Jiang Mouren has a two-parter on WebHCat. First, how it works:
SSH shell/Oozie hive action directly interact with YARN for HIVE execution where as Program using HdInsight Jobs SDK/ADF (Azure Data Factory) uses WebHCat REST interface to submit the jobs.
WebHCat is a REST interface for remote jobs (Hive, Pig, Scoop, MapReduce) execution. WebHCat translates the job submission requests into YARN applications and reports the status based on the YARN application status.

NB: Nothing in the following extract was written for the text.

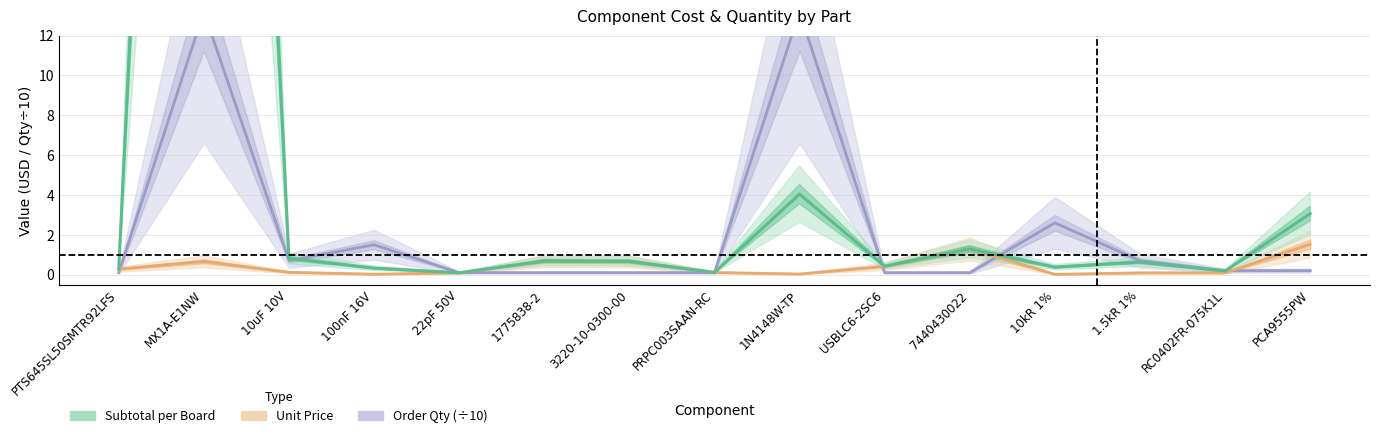

What position from the right is PTS645SL50SMTR92LFS?

15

WebHCat results are coming from YARN and troubleshooting some of them needs to go to YARN.
Then, how to debug issues:
2.1.2. WebHCat times out
HDInsight Gateway times out responses which take longer than 2Minutes resulting in “502 BadGateway”. WebHCat queries YARN services for job status and if they take longer than the request might timeout.

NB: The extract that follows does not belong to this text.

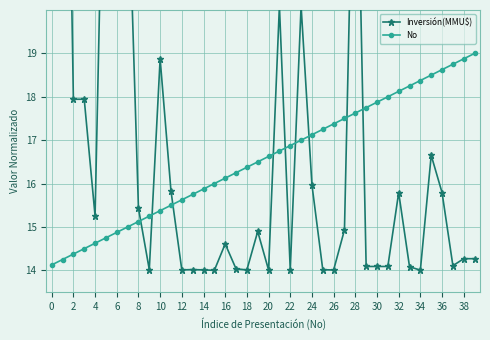

How many times do No and Inversión(MMU$) cross each other?

9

When this happens collect the following logs for further investigation:
/var/log/webchat. Typical contents of directory will be like
- webhcat.log is the log4j log to which server writes logs
- webhcat-console.log is stdout of server is started.
- webhcat-console-error.log is stderr of server process
NOTE: webhcat.log will roll-over daily hence files like webhcat.log.YYYY-MM-DD will also present. For logs to a specific time range make sure that appropriate file is selected.
Because HDInsight doesn’t support WebHDFS, WebHCat is the primary method for cluster access, so it’s good to know.